[[ AVAILABLE DATA open ]]

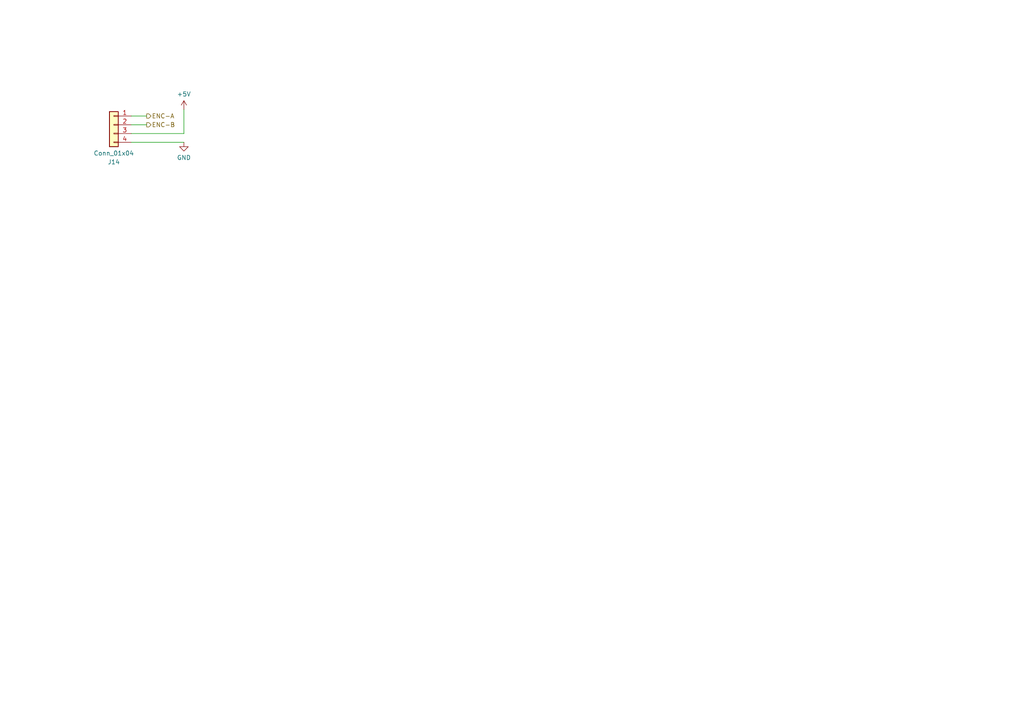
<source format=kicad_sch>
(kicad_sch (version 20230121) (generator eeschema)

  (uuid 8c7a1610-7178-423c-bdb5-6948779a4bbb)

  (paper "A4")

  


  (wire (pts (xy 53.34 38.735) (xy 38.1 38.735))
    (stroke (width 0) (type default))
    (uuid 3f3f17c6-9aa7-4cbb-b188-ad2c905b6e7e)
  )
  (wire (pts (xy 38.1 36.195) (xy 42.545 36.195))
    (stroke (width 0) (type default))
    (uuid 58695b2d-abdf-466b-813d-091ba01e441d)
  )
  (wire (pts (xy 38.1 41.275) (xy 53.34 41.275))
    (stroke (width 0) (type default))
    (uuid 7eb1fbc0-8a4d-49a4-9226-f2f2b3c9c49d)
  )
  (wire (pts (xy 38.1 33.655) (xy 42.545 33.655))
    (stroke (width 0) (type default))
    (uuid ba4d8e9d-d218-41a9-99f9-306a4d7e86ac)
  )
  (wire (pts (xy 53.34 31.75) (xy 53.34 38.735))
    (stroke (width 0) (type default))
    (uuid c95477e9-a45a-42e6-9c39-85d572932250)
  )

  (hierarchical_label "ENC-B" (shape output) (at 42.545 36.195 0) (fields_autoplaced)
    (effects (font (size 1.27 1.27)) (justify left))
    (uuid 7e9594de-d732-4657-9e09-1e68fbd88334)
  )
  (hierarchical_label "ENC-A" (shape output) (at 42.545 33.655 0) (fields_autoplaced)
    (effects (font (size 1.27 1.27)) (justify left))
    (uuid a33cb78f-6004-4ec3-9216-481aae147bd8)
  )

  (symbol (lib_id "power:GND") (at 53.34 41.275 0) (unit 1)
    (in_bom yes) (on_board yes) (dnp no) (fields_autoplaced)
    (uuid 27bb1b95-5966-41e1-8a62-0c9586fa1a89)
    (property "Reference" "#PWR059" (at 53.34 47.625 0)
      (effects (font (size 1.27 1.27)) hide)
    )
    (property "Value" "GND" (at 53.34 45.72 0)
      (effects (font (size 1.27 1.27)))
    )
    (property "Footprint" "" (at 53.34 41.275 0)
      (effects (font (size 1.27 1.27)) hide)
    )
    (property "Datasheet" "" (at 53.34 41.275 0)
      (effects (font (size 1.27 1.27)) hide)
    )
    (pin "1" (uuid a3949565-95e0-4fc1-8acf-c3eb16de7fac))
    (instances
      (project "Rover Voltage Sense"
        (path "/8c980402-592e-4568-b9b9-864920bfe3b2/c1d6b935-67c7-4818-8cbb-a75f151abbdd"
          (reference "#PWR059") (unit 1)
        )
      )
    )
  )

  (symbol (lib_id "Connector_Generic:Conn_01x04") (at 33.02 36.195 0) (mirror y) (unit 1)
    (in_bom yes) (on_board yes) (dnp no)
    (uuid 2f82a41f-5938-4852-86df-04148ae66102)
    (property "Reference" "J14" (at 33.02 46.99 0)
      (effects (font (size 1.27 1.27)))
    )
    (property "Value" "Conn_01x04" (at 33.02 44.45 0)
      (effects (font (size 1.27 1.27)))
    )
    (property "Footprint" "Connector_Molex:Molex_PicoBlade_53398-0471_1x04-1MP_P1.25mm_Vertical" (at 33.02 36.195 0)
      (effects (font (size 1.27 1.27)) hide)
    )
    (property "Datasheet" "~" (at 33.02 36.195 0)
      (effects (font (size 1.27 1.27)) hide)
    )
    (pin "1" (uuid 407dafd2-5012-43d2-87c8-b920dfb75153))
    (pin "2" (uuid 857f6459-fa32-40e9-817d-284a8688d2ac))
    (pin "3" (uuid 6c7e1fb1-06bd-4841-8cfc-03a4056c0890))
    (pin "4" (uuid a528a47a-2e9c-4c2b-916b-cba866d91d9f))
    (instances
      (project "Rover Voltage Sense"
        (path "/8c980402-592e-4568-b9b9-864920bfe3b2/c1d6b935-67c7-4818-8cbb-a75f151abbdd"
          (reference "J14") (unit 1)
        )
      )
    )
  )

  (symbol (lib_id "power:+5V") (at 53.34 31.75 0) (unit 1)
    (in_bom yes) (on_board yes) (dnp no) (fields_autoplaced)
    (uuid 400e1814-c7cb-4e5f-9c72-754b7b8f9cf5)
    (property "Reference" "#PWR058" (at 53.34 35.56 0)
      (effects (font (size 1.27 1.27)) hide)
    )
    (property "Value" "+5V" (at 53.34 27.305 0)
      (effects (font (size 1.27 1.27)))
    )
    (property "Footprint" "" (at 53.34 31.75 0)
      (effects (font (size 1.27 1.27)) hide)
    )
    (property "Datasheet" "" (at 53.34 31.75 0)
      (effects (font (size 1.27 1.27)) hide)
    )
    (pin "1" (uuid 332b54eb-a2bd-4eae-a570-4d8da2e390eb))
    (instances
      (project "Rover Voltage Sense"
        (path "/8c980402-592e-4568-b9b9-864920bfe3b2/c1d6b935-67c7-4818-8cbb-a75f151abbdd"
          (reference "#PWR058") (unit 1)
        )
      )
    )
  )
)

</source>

[[ AVAILABLE DATA closed ]]
[[ AVAILABLE DATA open ]]

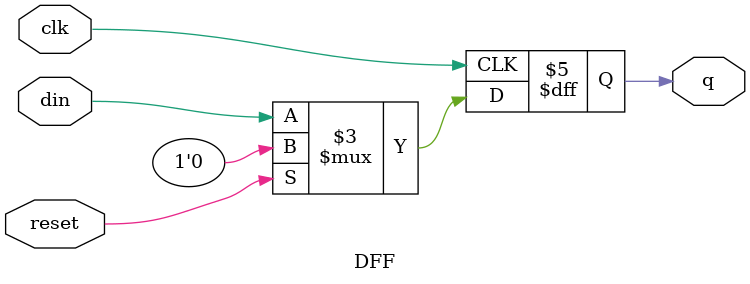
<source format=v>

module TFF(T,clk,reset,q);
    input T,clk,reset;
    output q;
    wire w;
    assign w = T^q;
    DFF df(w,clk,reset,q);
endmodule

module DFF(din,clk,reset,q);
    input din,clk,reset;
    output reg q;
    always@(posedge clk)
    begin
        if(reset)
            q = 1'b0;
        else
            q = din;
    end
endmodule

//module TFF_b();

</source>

[[ AVAILABLE DATA closed ]]
[[ AVAILABLE DATA open ]]

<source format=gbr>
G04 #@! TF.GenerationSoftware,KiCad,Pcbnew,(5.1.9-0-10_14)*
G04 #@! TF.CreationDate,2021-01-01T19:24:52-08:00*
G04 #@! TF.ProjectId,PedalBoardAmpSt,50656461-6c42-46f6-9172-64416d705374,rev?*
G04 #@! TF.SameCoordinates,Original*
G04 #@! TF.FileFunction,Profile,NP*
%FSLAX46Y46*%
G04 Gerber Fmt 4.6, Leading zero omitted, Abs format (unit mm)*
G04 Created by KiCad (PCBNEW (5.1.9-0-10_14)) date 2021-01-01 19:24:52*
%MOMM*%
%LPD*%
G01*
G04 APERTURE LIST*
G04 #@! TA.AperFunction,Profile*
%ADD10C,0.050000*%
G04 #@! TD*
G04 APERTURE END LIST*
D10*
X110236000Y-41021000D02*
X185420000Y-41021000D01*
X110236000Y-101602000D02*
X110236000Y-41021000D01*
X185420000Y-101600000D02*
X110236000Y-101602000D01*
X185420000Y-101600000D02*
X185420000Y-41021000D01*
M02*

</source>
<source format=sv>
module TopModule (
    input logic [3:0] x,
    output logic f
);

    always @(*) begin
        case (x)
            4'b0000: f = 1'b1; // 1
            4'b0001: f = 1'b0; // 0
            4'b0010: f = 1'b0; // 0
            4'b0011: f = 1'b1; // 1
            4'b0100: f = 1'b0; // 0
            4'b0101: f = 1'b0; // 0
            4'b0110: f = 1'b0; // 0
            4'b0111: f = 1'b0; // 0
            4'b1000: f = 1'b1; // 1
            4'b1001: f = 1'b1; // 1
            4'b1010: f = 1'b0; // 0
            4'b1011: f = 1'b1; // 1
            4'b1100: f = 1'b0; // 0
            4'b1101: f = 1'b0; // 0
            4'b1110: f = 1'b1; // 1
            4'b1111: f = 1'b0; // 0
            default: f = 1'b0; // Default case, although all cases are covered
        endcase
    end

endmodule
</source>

[[ AVAILABLE DATA closed ]]

*TASK REQUIREMENTS*
Scan the entries and show every line in which the word "APERTURE" is found.

*TASK RESULT*
G04 APERTURE LIST*
G04 APERTURE END LIST*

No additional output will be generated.